There might not be any commercial micro-LED panels in production yet, but already the technology is emerging as the most likely successor to today’s high-end smartphone displays. As well as boasting image quality that’s at least on par with OLED, micro-LED technology also promises lower power consumption, higher peak brightness, and even more pixel-dense panels.
However, there are exciting new prospects on the horizon that fall outside of image quality as well. Micro-LED displays could also usher in the era of the smart display. In other words, displays that have other bits of electronics embedded within them, allowing them to perform tasks in addition to today’s capacitive touch and image display functions.
What is micro-LED? What should you know about it?
How would it work?
One of the lesser talked about benefits of micro-LEDs is their very compact size. At sub 100 µm, these LEDs are slimmer than the width of a human hair. When placed in a display panel matrix, these LEDs have more space left in between them than conventional sub-pixels, which can be filled with other bits of circuitry, alongside the TFT plane. Furthermore, micro-LED aperture is said to be just 10 percent, meaning a narrow and efficient exit for the light straight out of the display. This means that placing components next to the LEDs won’t compromise their aperture or brightness.
The smart display isn’t an entirely new idea. Companies, including Apple and Samsung, have been attempting to embed fingerprint scanning capabilities built into current generation OLED displays.
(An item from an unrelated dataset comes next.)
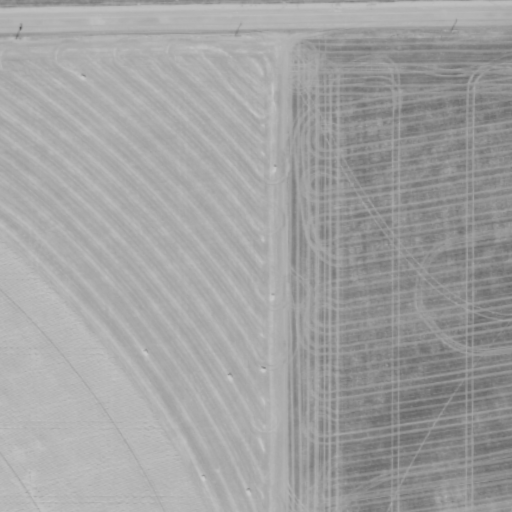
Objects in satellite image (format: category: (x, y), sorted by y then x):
road: (256, 15)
Although these efforts haven’t found their way into their latest smartphone releases due to the technical difficulties, most likely related to the limited spare room and production difficulties. Switching to micro-LED would give engineers more space to work with.
SlideShare There’s a notable amount of space next to the LED sub-pixel that could house new sensor components to help build ‘smart displays’. But there’s limited space for additional circuitry near the backplane. Smaller transistors or an additional circuitry layer may also be needed.
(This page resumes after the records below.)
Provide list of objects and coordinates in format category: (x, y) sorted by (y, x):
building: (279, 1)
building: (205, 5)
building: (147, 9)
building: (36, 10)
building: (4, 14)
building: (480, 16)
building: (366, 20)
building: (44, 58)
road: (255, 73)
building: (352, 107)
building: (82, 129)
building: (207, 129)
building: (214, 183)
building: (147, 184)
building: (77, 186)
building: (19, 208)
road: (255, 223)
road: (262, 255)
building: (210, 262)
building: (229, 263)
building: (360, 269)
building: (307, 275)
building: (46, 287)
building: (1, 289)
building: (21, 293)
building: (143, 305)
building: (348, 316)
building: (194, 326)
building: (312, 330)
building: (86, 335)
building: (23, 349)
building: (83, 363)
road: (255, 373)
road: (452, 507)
That being said, there are some limitations on the types of components that could fit in between these micro-LEDs. Medium or large sized ICs or processing components would certainly be too large to fit. Remember we’re dealing with just micrometers of space in a high resolution panel. Instead, complementary circuitry would be limited to small individual components like transistors, resistors, and other diodes. These can still form complex and useful circuits, but any major processing would still have to be offloaded elsewhere.
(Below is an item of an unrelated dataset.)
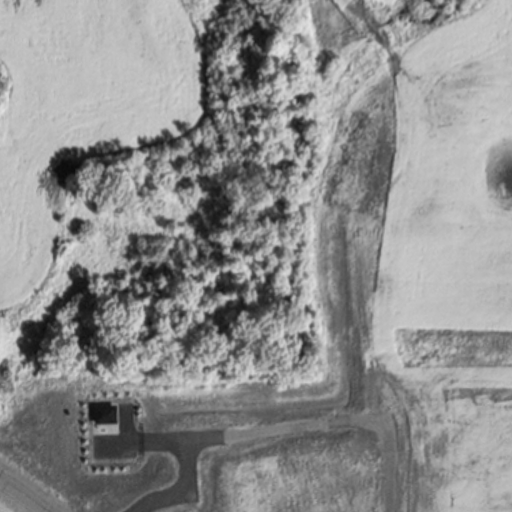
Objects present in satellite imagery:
road: (23, 495)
The drawback is that etching additional custom electronics into a LED wafer or chip for TFT bonding, the most likely manufacturing technique for the first generation micro-LED panels, would be difficult, costly and rather limited in potential applications. It also might not be economically viable if lots of different companies want different things. Embedded fingerprint scanners might eventually be a universal smartphone feature, but the same couldn’t necessarily be said for facial scanning or temperature sensing applications.